Boris Johnson Still Refuses To Say Who Initially Funded Downing Street Flat Costs In Furious PMQs
Boris Johnson reacted furiously to attacks on how the redecoration of his Downing Street flat was paid for at PMQs (Alamy)
Sir Keir Starmer called Boris Johnson "Major Sleaze" in a heated PMQs after he once again refused to reveal who initially funded the redecoration of the Downing Street flat.
In an angry Commons exchange the Prime Minister repeatedly claimed he had “personally” paid to refurbish the flat above Number 11, and said any declarations would be made in the correct way.

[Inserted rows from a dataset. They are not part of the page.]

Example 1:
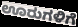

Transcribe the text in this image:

ಊರುಗಳಿಗೆ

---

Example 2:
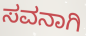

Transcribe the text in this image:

ಸವನಾಗಿ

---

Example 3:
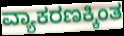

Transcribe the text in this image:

ವ್ಯಾಕರಣಕ್ಕಿಂತ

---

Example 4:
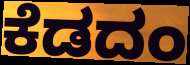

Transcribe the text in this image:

ಕೆಡದಂ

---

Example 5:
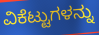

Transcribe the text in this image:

ವಿಕೆಟ್ಟುಗಳನ್ನುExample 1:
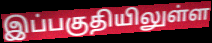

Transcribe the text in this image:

இப்பகுதியிலுள்ள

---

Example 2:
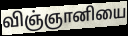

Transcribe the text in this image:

விஞ்ஞானியை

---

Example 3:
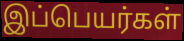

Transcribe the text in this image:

இப்பெயர்கள்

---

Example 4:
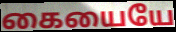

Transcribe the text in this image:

கையையே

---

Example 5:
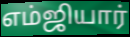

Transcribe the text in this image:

எம்ஜியார்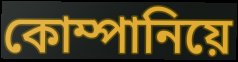
কোম্পানিয়েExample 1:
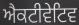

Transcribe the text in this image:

ਐਕਟੀਵੇਟਿਵ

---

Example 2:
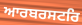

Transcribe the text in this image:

ਆਰਬਰਸਟਰਿ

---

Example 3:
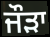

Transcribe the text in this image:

ਜੌੜਾ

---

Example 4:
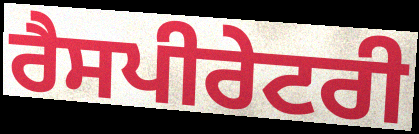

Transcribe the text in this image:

ਰੈਸਪੀਰੇਟਰੀ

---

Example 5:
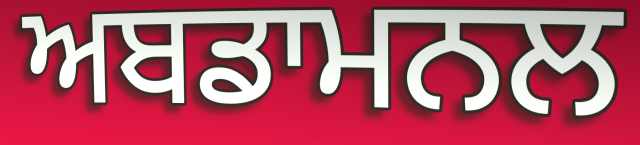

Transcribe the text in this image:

ਅਬਡਾਮਨਲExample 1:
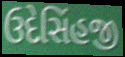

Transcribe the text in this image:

ઉદેસિંહજી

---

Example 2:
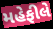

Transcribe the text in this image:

મહેફીલે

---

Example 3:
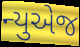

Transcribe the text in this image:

ન્યુએજ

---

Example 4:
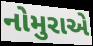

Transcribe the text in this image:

નોમુરાએ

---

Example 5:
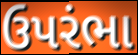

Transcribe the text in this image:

ઉપરંભાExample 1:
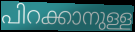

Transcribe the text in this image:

പിറക്കാനുള്ള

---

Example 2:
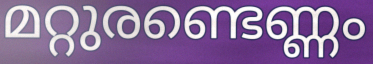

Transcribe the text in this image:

മറ്റുരണ്ടെണ്ണം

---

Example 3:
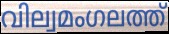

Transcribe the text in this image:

വില്വമംഗലത്ത്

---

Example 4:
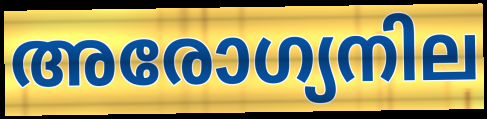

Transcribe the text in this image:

അരോഗ്യനില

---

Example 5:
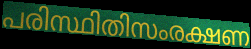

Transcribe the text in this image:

പരിസ്ഥിതിസംരക്ഷണ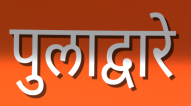
पुलाद्वारे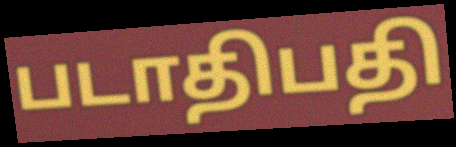
படாதிபதி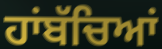
ਹਾਂਬੱਚਿਆਂ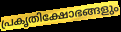
പ്രകൃതിക്ഷോഭങ്ങളും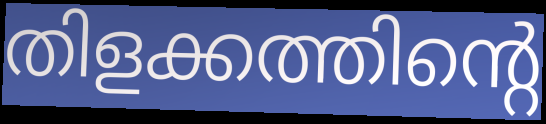
തിളക്കത്തിന്റെ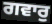
ਗਵਾਰੁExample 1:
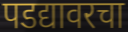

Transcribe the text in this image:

पडद्यावरचा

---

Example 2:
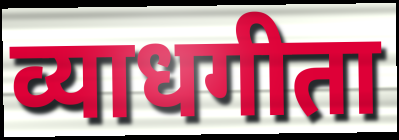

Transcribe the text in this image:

व्याधगीता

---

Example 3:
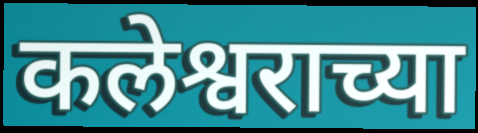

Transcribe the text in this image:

कलेश्वराच्या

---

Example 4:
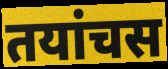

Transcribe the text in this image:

तयांचस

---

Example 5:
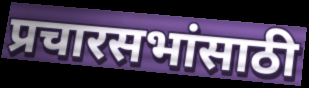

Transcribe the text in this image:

प्रचारसभांसाठी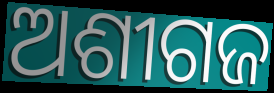
ଅଶୀଗଜ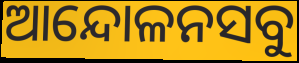
ଆନ୍ଦୋଳନସବୁ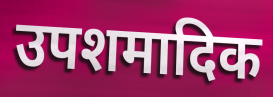
उपशमादिक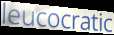
leucocratic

But just minutes before he arrived at the despatch box the Electoral Commission announced it was opening a formal investigation into the matter after it was concluded "there are reasonable grounds to suspect that an offence or offences may have occurred.”
Seizing on Johnson's comments, the Labour leader pressed him for an answer on who "initially" covered the cost of refurbishments.
But Johnson doubled down on his assertion that he had now paid the bill. "I have paid for [the] Downing Street refurbishment personally,” he replied.
Johnson added that he would make any further declarations to Lord Geidt, who was appointed the new independent adviser on ministerial interests this morning.
Starmer pushed again for a more detailed breakdown of the timeline of the payment, offering the PM a "multiple choice” question: "Either the taxpayer paid the initial invoice, or it was the Conservative Party, or it was a private donor, or it was the Prime Minister."
Johnson once again refused to answer deflecting how much former Labour governments had spent on the Downing Street flat prior to the Conservatives taking office more than ten years ago.
Following days of scandal around the funding of the Downing Street flat, and highly contentious press briefings in which Johnson was accused of saying 'let the bodies pile high' in response to pressure of lockdowns, the Prime Minister appeared rattled, and lost his temper at the desptach box.
The Labour leader concluded his questions by listing the ‘Nolan Principles’ which are meant to govern those in public office: "Selflessness, integrity, objectivity, accountability, openness, honesty and leadership.”
He added: "Instead, what do we get from this Prime Minister and Conservative government?
"Dodgy contracts, jobs for their mates and cash for access - and who is at the heart of it? The Prime Minister, ‘Major Sleaze’ sitting there."
Johnson reacted furiously, defending his record in government and accusing Labour of being a party “that twists and turns with the wind and thinks of nothing except playing political games”.